A donation ceremony will take place on June 8 at 2:30 p.m. during the Native Village of Eklutna’s biennial Dena’ina Potlatch celebration in Eklutna. The potlatch also kicks off the National Congress of American Indians mid-year conference slated for June 8-11 in Anchorage.
“We hope families in Eklutna, all Dena’ina people, and all Alaskans enjoy this beautiful land for generations to come,” said Joe Everhart, Wells Fargo Alaska regional president. “This donation is being made to honor the Dena’ina people by returning land that has immeasurable cultural and spiritual value. This donation aligns with Wells Fargo’s goals to be good stewards of the environment and support local communities. We are proud to work with The Conservation Fund and Eklutna, Inc. to protect this land.”
“When we got the word from Joe, we were thrilled and filled with such emotion that it took several days for the news to sink in,” said Curtis McQueen, Eklutna, Inc. CEO. “We are grateful for the vision and respect shown by Wells Fargo toward the Dena’ina people.”

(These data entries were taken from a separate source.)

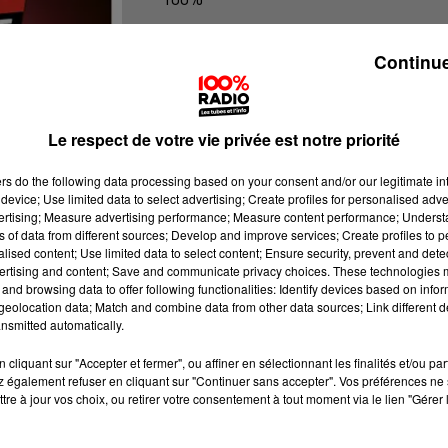
100% Radio l'agenda de Toulouse
Continue
Le respect de votre vie privée est notre priorité
ers
do the following data processing based on your consent and/or our legitimate int
device; Use limited data to select advertising; Create profiles for personalised adver
vertising; Measure advertising performance; Measure content performance; Unders
ns of data from different sources; Develop and improve services; Create profiles to 
alised content; Use limited data to select content; Ensure security, prevent and detect
ertising and content; Save and communicate privacy choices. These technologies
and browsing data to offer following functionalities: Identify devices based on infor
eolocation data; Match and combine data from other data sources; Link different de
nsmitted automatically.
cliquant sur "Accepter et fermer", ou affiner en sélectionnant les finalités et/ou pa
 également refuser en cliquant sur "Continuer sans accepter". Vos préférences ne 
tre à jour vos choix, ou retirer votre consentement à tout moment via le lien "Gérer 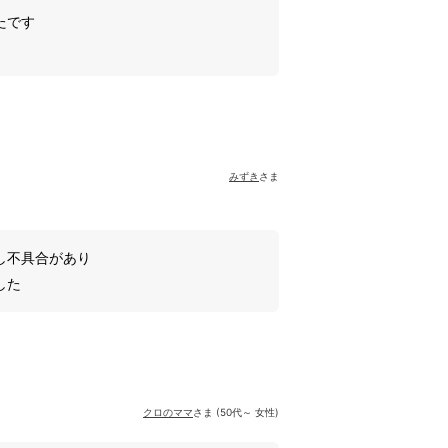
たです
みずき
さま
し不具合があり
した
クロのママ
さま (50代～ 女性)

“This land is the centerpiece of an ongoing effort to protect and restore the lands and waters of great cultural and environmental value to the Eklutna people,” said Larry Selzer, president of The Conservation Fund. “We are pleased to work with Wells Fargo and Eklutna, Inc., and we applaud the corporate leadership and community appreciation for this wonderful and important conservation accomplishment.”
The land has cultural and historical significance to the Dena’ina people with traditional semi-subterranean dwellings (nichilq’a in Dena’ina Athabascan) and storage caches identified on the property. They are among the few remaining undisturbed Dena’ina habitations within the Municipality of Anchorage. The area remains a place for traditional subsistence activities such as hunting, fishing, and berry picking. Hills on the property are also revered as sacred grounds where ancestors’ ashes are spread, and a unique granite formation on the land was the inspiration for the Native village’s name.

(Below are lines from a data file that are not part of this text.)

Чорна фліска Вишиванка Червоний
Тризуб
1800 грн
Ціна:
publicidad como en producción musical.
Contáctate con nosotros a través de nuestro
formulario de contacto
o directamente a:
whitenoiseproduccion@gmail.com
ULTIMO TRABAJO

On June 4, Wells Fargo announced that 54 environmental nonprofits were awarded grants totaling $3 million from the 2014 Wells Fargo Environmental Solutions for Communities grant program. The grants include a total of $125,000 awarded in Alaska to the Anchorage Parks Foundation Youth Employment in Parks (YEP) program, the Alaska Zoo for its polar bear exhibit, and Alaska Pacific University’s Spring Creek Farm in Palmer. The philanthropic grants support projects focused on land and water conservation, energy efficiency, infrastructure, and educational outreach in communities where our customers and team members live and work. This grant program began in 2012 as part of Wells Fargo’s commitment to provide $100 million to environmentally-focused nonprofits and universities by 2020.